Smith covers the lack of clarity and “largely deliberate confusion” over the goal of intervention, possible outcomes of NATO’s strikes, and challenges and dilemmas on both sides of the argument. Read an excerpt below, and visit Smith’s blog to view the full post.

The three weeks of what has become NATO’s armed intervention in Libya have generated far more questions than anyone could hope to answer. The uncertainties by no means overwhelm the case for intervention but they do add immediacy to the reservations expressed by the doubters and sceptics.

The Fog of Intervention

The 19th century Prussian military philosopher, Carl von Clausewitz, didn’t quite coin the term ‘the fog of war’. But credit for it is generally given to him because he did use a fog metaphor (as well as, in the same breath, metaphors of twilight and moonlight) to describe the effect of all the uncertainties that pile up in military operations.
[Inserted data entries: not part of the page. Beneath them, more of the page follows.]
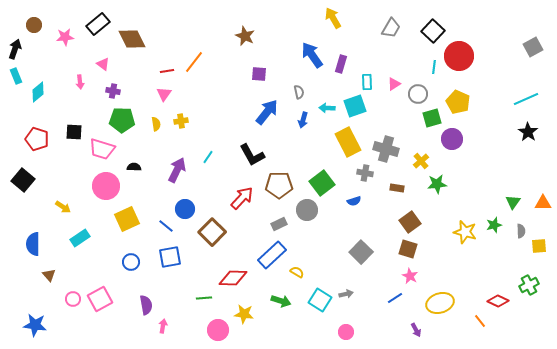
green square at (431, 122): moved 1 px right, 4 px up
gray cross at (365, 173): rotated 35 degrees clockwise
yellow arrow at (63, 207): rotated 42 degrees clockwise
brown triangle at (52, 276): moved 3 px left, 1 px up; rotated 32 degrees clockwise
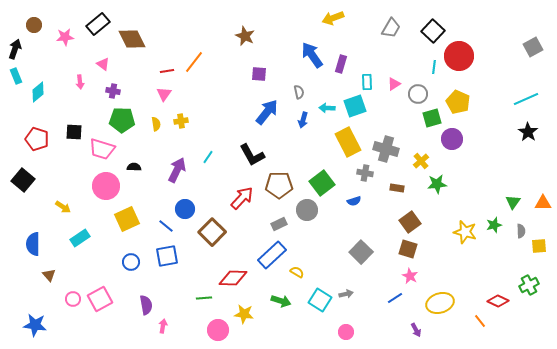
yellow arrow at (333, 18): rotated 80 degrees counterclockwise
blue square at (170, 257): moved 3 px left, 1 px up
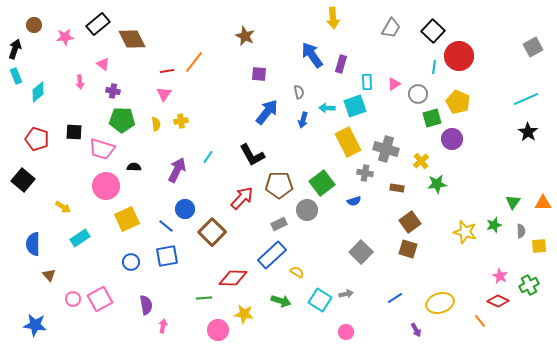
yellow arrow at (333, 18): rotated 75 degrees counterclockwise
pink star at (410, 276): moved 90 px right
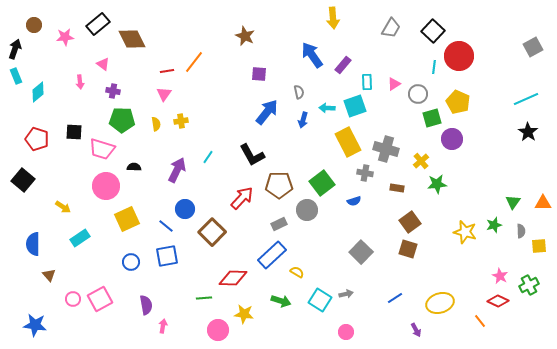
purple rectangle at (341, 64): moved 2 px right, 1 px down; rotated 24 degrees clockwise
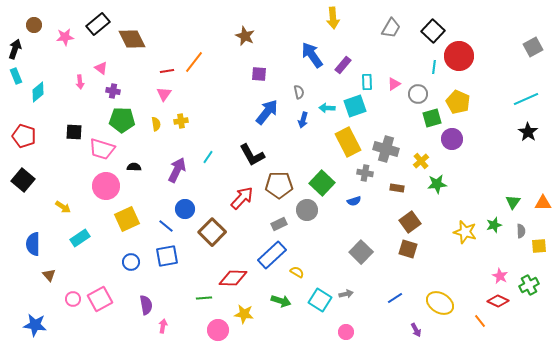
pink triangle at (103, 64): moved 2 px left, 4 px down
red pentagon at (37, 139): moved 13 px left, 3 px up
green square at (322, 183): rotated 10 degrees counterclockwise
yellow ellipse at (440, 303): rotated 48 degrees clockwise
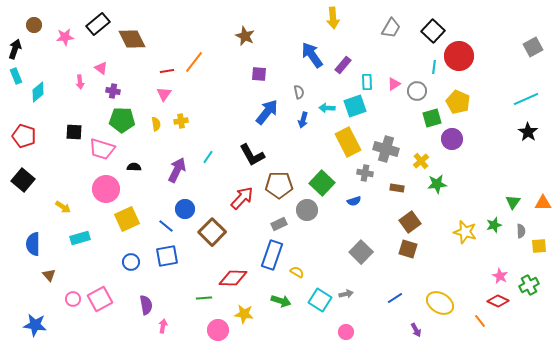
gray circle at (418, 94): moved 1 px left, 3 px up
pink circle at (106, 186): moved 3 px down
cyan rectangle at (80, 238): rotated 18 degrees clockwise
blue rectangle at (272, 255): rotated 28 degrees counterclockwise
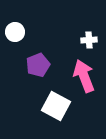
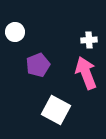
pink arrow: moved 2 px right, 3 px up
white square: moved 4 px down
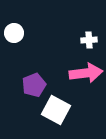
white circle: moved 1 px left, 1 px down
purple pentagon: moved 4 px left, 20 px down
pink arrow: rotated 104 degrees clockwise
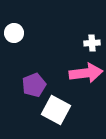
white cross: moved 3 px right, 3 px down
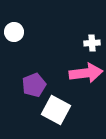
white circle: moved 1 px up
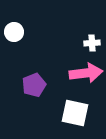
white square: moved 19 px right, 3 px down; rotated 16 degrees counterclockwise
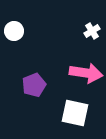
white circle: moved 1 px up
white cross: moved 12 px up; rotated 28 degrees counterclockwise
pink arrow: rotated 16 degrees clockwise
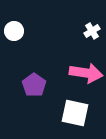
purple pentagon: rotated 15 degrees counterclockwise
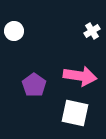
pink arrow: moved 6 px left, 3 px down
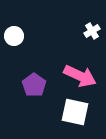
white circle: moved 5 px down
pink arrow: rotated 16 degrees clockwise
white square: moved 1 px up
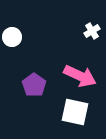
white circle: moved 2 px left, 1 px down
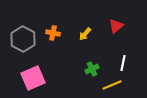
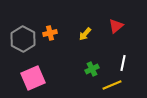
orange cross: moved 3 px left; rotated 24 degrees counterclockwise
And in its fogginess, the Libya intervention is fast becoming a classic:

  • Uncertainty about what kind of operation it is (from day one it has gone far beyond what is normally understood by a no-fly zone but the logic of a full-blooded intervention seems to appeal to no-one);
  • Questions about who is in charge (with answers starting at not-NATO-under-any-circumstances and ending with yes-of-course-it’s NATO) (though not all NATO members – e.g., Germany and Turkey – are actually supportive);
  • Lack of clarity about who is taking the operational lead;
  • Obscurity about the depth, scale and durability of the US commitment;
  • Confusion about who supports (with the Arab League backing before back-tracking then going back to backing) and who tolerates (China and Russia swiftly lost their abstentionist spirit when they saw what the intervention entailed);
  • Largely deliberate confusion over what the goal is (humanitarian, or regime change, or evening the odds between rebels and regime);
  • The difficulty of getting reliable information about whether some air strikes have either missed their targets or been targeted wrongly.